The 1980s were among the most interesting years for experimental hematology (as it was known then). The centers of excellence at that time were Melbourne, Toronto, and Vancouver. Colony-forming assays were in vogue, and the various colony-stimulating factors were being purified and, eventually, their genes cloned. The assay techniques were applied first to mice and then to humans. Long-term cultures were established in an attempt to understand how pluripotent stem cells were maintained. The same techniques were applied to leukemic cells in an attempt to understand the differences and similarities between the growth and differentiation properties of progenitor cells. A particularly good review came from 2 Editors-in-Chief to be.¹⁹ 

During 1983-1987, there were a number of reports on the results of bone marrow transplantation. Patients with acute leukemia in second remission were being salvaged with good survival rates.^20-23  In one study, there was an ∼40% long-term disease-free survival rate in 57 patients who otherwise were not likely to do well with chemotherapy alone.

Cyclosporine was introduced to prevent graft-versus-host disease,²⁴  and the same group reported on predictive factors in graft-versus-host disease.²⁵  Researchers at the Fred Hutchinson Cancer Research Center in Seattle reported on the long-term consequences of bone marrow transplantation, showing that there were multiple endocrine and other abnormalities that affected growth and development after stem cell transplantation for leukemia.²⁶  And, lastly, investigators from the University of Minnesota reported on stem cell transplantation in severe aplastic anemia and noted that there was less graft-versus-host disease in younger patients than in adults.²⁷ 

This is the area that probably has undergone the greatest advances over the past 30 years. There were important studies of cytogenetic changes in hematologic malignancies,²⁸  including the report of an international workshop.²⁹ 

A surprising number of studies, perhaps more than 20, aimed to classify leukemias and lymphomas on the basis of recognition by antisera to cell surface antigens.

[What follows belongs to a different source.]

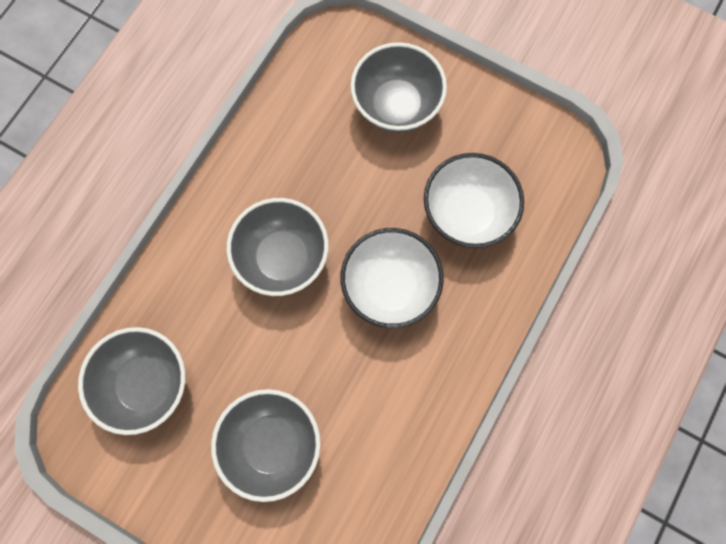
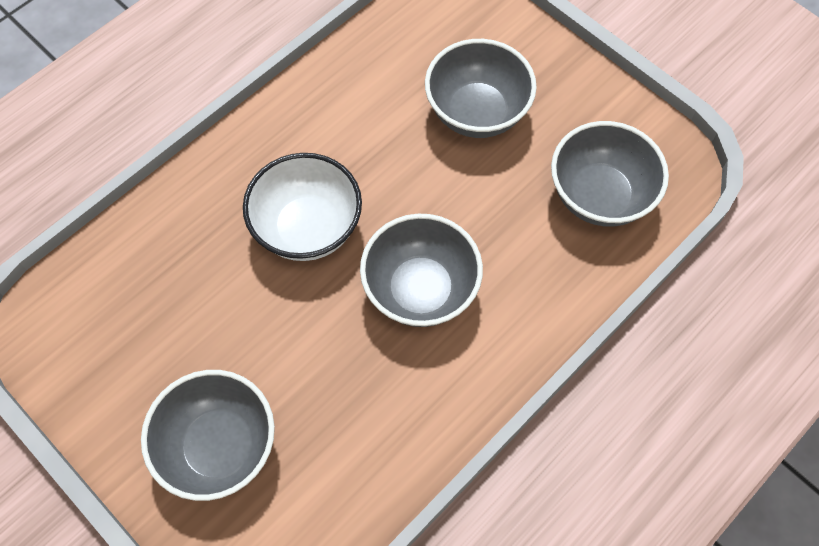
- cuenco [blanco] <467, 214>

These attempts were helpful in some areas, but not all. Horning et al stated the issue clearly for one example: “with our current immunologic methods, retrospective cell phenotyping analysis has not provided independent prognostic significance in diffuse large cell lymphoma. A prospective evaluation of similarly treated patients is needed to characterize the influence of phenotype fully and to determine its potential usefulness for therapy.”^30p1209 This is but one example during that era of emerging technology that tried to identify patients for prognostication and, it was hoped, selection of treatment to optimize outcomes.³¹ 

Molecular studies began to appear during our tenure. We published early molecular studies of the expression of specific oncogenes in leukemia as they became recognized.^32,33  We also published seminal early work on the analysis of T-cell receptor gene rearrangement in T-cell chronic lymphoproliferative disorders and associated cytopenias.^34,35 

Lastly, larger clinical trials in hematologic malignancies also appeared but were relatively infrequent.³⁴  The study of Gottlieb et al clearly established the “increased effectiveness of vincristine, prednisone, l-asparaginase, and daunorubicin, as compared to this combination without daunorubicin, in the induction of complete response in adults with ALL.”^36p267 Progress!

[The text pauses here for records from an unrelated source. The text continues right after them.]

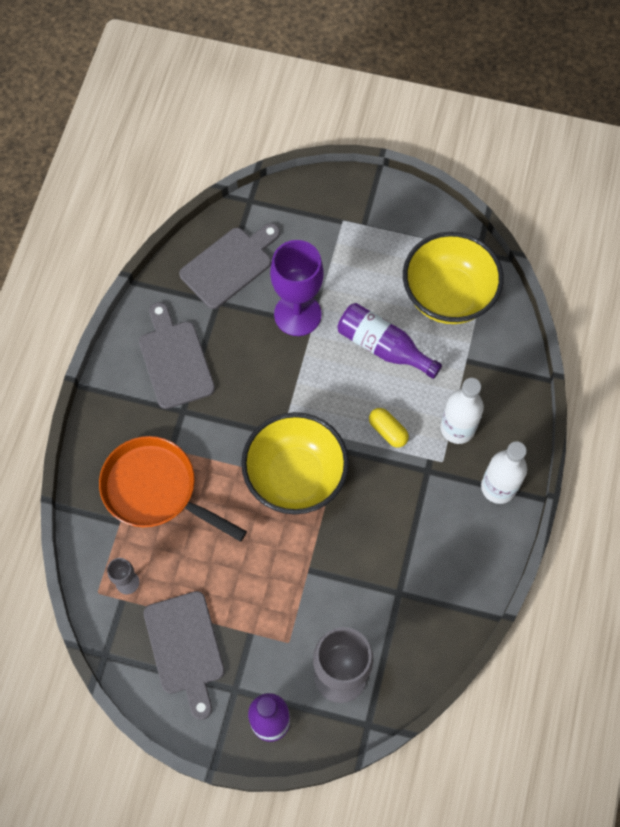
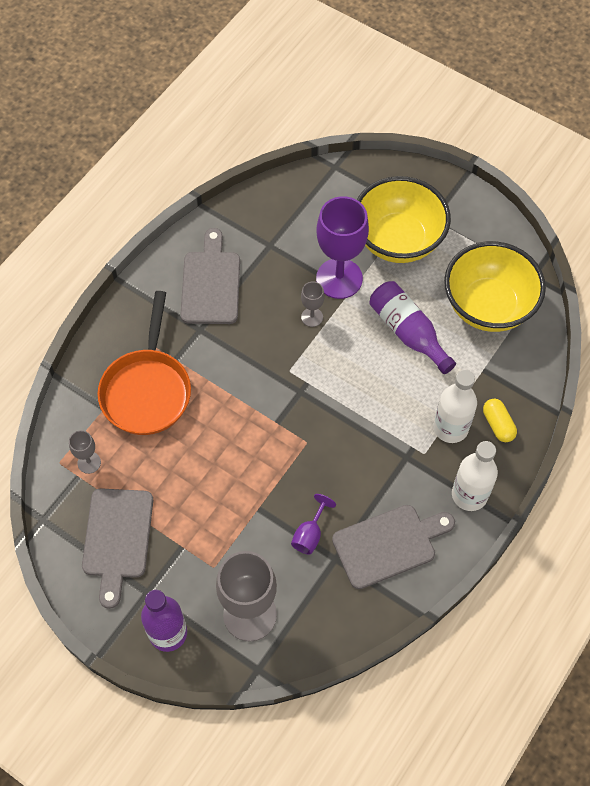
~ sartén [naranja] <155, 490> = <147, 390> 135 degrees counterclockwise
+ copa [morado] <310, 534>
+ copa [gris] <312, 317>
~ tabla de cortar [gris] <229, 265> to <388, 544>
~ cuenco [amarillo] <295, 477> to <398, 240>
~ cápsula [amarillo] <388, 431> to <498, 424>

Looking back over the years, having the opportunity to edit the Society’s journal was one of the most rewarding experiences I’ve had in academic hematology. Our team of editors could see ahead, and we envisioned the journal to have more rapid publication, greater volume and diversity of topics, and an even greater clinical impact, without reducing the amount and quality of the basic science. It has all come true.